* [TEXTO PARA ANALIZAR]:
%%
Ejerció su profesión en ingeniería civil, pero se ha dedicado por entero a su labor literaria durante muchos años hasta la actualidad.

Ha ejercido la docencia universitaria y desempeñado importantes tareas oficiales relacionadas con la actividad cultural y diplomáticos.

Tuvo a su cargo la subgerencia del Sistema Nacional de Radio y Televisión de Costa Rica, la dirección del Instituto Centroamericano de Educación Audiovisual (icea) y la del Teatro Nacional de Costa Rica.

Su obra literaria ha sido reconocida y galardonada con el Premio Nacional «Aquileo J. Echeverría» en las ramas de teatro, cuento y novela.
Sus obras de teatro han sido representadas en numerosas ocasiones, tanto en Costa Rica como en el exterior. Entre sus títulos principales están Gobierno de alcoba (1967), El laberinto (1969), Las fisgonas de Paso Ancho (1971), Un modelo para Rosaura (1974), El martirio del pastor (1982), Gulliver dormido (1985), Génesis (2006).
%%
* [TAREAS Y EJERCICIOS]:
**A.** Transcribe tal cual el fragmento de la reseña biográfica que va de "Tuvo a su cargo" a "(1985), Génesis (2006).", ambos incluidos.
**B.** Escribe lo que sigue a la reseña biográfica a partir de su última oración.
El material no hace falta para trabajar con la reseña biográfica.

* [DATOS DISPONIBLES]:
%%
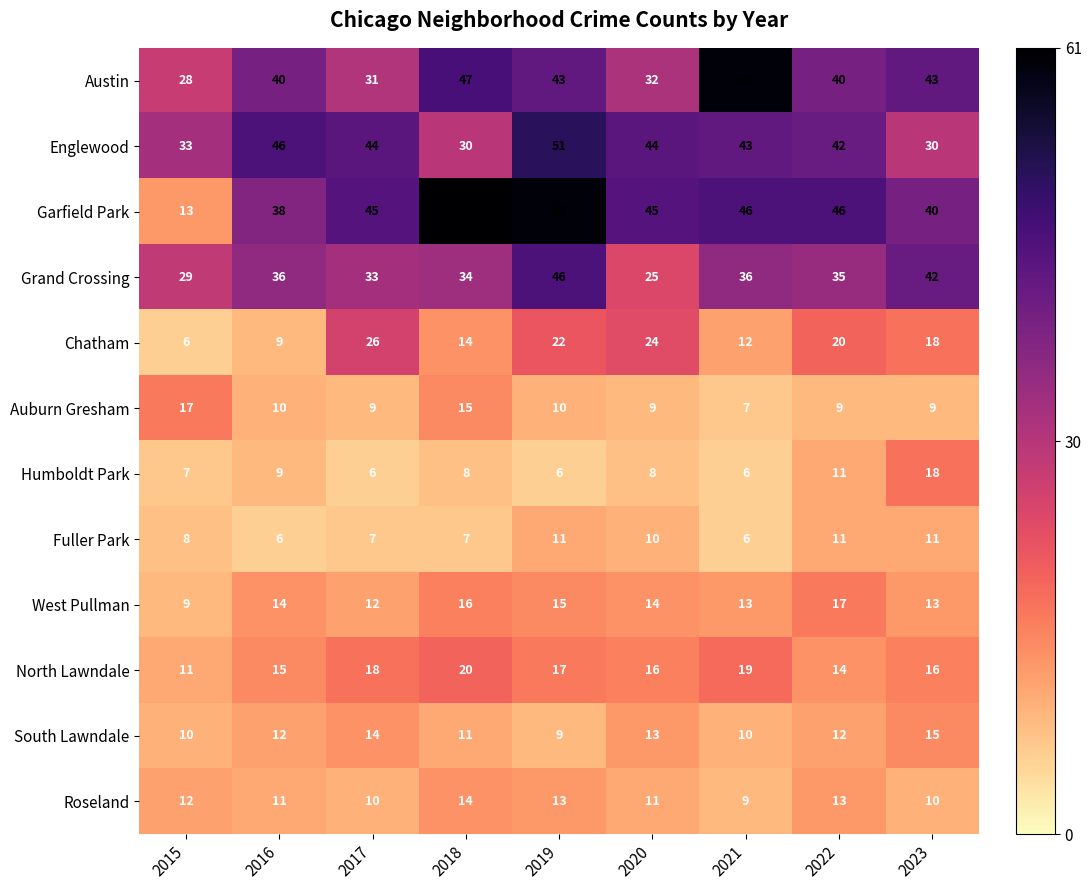

What is the total value across all series at 2021?

267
%%
* [RESULTADOS DEL EJERCICIO]:
**A.**
Tuvo a su cargo la subgerencia del Sistema Nacional de Radio y Televisión de Costa Rica, la dirección del Instituto Centroamericano de Educación Audiovisual (icea) y la del Teatro Nacional de Costa Rica.

Su obra literaria ha sido reconocida y galardonada con el Premio Nacional «Aquileo J. Echeverría» en las ramas de teatro, cuento y novela.
Sus obras de teatro han sido representadas en numerosas ocasiones, tanto en Costa Rica como en el exterior. Entre sus títulos principales están Gobierno de alcoba (1967), El laberinto (1969), Las fisgonas de Paso Ancho (1971), Un modelo para Rosaura (1974), El martirio del pastor (1982), Gulliver dormido (1985), Génesis (2006).

**B.**
No menos rica es su obra narrativa, en la que figuran obras como La hora de los vencidos (1963), La pagoda (1968), Ceremonia de casta (1976), Cuentos judíos de mi tierra (1982), Herencia de sombras (1993), El dulce sabor de la venganza (2000).

Selecciones de su narrativa y de su obra teatral se han traducido al inglés, al francés, al alemán y están recogidas en importantes recopilaciones antológicas. Ingresó en 1998 como miembro de número a la Academia Costarricense de la Lengua, con su discurso «La dramatización de lo inmediato», que fue respondido por el académico Daniel Gallegos.